The development of manganite-based materials for thermoelectric power generation

Abstract

CaMnO3 is one of the promising n-type thermoelectric (TE) materials for power generation applications due to its superior TE properties and stability at high temperature. Nevertheless, efficiency is still the major limiting factor for its common use. It is essential to understand the mechanisms associated with carrier and phonon transports for further enhancing the TE properties of this material. The main focus in this dissertation was to improve the TE properties of CaMnO3 by optimizing microstructure using different synthesis techniques and doping technology. It was found that the microstructure have remarkable influence on the electrical properties and thermal transport properties. The relative density of the sample was identified to be 86 (±3)% to achieve the high TE performance irrespective of their synthesis technique (solid state reaction, coprecipitation).

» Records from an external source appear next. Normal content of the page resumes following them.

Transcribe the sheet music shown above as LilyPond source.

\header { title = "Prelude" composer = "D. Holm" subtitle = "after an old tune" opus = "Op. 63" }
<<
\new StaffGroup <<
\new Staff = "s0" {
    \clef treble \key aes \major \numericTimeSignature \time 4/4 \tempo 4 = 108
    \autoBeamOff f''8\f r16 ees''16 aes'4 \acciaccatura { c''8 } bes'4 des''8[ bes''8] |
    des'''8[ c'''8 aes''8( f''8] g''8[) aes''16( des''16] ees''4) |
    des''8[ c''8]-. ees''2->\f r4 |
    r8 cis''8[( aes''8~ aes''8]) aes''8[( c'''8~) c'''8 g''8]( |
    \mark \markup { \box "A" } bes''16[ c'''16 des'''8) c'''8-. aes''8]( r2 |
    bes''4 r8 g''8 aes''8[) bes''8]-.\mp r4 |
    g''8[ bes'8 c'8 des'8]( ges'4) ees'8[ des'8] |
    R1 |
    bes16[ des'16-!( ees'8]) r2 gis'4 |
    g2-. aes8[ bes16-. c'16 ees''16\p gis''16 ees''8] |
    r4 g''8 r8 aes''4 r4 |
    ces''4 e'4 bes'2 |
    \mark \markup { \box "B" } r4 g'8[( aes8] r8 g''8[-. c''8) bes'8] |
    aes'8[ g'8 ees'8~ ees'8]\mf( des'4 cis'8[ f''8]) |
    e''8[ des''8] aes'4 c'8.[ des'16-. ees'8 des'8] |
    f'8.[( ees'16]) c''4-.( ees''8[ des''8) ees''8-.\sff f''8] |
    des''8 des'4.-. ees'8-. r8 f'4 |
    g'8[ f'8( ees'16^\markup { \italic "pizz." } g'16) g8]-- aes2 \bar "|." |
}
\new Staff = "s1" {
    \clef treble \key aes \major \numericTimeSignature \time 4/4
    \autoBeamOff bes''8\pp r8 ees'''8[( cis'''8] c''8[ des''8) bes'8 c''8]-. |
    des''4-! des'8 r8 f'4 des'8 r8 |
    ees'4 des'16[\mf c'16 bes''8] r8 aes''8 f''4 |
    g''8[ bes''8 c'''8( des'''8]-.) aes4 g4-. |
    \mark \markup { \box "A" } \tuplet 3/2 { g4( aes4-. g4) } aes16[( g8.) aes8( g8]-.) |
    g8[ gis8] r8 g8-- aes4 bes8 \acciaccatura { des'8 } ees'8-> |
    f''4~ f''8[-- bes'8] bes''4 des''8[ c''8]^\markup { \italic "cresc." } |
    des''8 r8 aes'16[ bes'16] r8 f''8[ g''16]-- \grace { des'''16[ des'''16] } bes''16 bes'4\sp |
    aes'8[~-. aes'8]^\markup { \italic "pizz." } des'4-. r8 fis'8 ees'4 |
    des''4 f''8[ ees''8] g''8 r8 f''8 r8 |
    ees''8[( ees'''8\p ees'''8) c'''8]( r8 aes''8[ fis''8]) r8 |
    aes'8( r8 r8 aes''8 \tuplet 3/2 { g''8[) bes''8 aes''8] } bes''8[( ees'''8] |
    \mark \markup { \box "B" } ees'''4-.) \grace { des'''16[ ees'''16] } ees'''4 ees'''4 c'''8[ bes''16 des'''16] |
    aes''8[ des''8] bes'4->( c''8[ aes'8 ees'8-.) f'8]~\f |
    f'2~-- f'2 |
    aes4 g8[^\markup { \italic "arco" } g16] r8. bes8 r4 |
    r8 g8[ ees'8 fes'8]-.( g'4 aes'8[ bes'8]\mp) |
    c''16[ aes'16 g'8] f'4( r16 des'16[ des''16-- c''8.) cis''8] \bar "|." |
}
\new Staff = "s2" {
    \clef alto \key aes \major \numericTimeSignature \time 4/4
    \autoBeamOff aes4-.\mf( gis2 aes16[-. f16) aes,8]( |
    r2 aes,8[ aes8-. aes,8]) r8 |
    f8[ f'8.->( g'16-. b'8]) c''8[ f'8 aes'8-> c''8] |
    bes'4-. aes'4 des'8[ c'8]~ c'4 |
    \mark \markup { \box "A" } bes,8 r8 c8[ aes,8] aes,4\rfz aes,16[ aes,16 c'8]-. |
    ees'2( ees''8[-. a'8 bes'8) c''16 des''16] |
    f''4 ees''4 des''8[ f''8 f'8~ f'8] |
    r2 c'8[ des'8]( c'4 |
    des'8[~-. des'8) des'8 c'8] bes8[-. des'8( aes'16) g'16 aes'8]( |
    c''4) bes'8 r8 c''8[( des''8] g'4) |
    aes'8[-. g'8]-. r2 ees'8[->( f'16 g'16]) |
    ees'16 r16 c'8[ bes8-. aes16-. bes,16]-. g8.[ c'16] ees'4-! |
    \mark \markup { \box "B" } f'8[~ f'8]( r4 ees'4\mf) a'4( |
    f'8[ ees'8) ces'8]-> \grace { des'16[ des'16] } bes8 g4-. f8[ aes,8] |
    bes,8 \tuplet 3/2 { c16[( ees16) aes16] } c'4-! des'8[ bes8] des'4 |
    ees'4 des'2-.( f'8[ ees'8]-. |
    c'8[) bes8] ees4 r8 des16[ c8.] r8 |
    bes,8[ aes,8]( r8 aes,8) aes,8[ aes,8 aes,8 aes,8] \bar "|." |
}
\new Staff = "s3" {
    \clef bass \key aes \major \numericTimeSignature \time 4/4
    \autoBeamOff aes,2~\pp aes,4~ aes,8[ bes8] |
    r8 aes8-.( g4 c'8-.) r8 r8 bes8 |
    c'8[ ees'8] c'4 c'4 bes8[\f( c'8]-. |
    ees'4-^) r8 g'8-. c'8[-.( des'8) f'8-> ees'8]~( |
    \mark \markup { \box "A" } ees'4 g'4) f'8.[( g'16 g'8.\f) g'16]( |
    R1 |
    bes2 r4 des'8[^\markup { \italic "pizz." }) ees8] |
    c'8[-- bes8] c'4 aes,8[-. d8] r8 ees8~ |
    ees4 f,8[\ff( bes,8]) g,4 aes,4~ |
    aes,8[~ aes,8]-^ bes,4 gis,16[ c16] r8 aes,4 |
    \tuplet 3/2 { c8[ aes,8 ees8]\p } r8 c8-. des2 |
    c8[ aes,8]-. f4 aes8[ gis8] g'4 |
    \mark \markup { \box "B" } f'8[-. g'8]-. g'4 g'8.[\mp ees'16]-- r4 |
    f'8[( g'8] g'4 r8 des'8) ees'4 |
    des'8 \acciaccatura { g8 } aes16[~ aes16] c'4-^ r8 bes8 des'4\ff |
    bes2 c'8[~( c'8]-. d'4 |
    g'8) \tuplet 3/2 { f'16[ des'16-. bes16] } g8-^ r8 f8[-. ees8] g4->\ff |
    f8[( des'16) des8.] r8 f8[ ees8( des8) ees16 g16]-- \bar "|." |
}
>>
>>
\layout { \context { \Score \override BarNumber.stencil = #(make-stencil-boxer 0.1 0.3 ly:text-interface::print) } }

The experimental results may provide a guideline for the variation in performance of this material system under different processing. In addition, it was found that doping in either Ca or Mn site with higher valence elements increases the carrier concentration, leading to the reduction of electrical resistivity ρ and Seebeck coefficient S. Furthermore, doping decreased the thermal conductivity κ of CaMnO3 up to a critical doping level, which is believed to associate with the decrease of phonon mean path and doping-induced MnO6 octahedral distortion. It was found that distortion mainly affects the equatorial bonds in the a-c plane in manganite system. Substitution of Bi was found to be effective to reduce κ due to its large mass difference with Ca. Doping in both Ca and Mn site was also studied and found that the appropriate doping element and doping concentration are the determining factors to obtain positive influence from the codoping technology. Bi was found as an effective substituent for a critical doping content (x=0.03) which simultaneously provides the high power factor (4.67×10-4 W m-1 K-2 at 423 K) and low κ (1.4 W m-1 K-1 at 973 K). These led to obtain maximum ZT value ~0.25 at 973 K for Ca0.97Bi0.03MnO3, which is three times larger than that for undoped CaMnO3.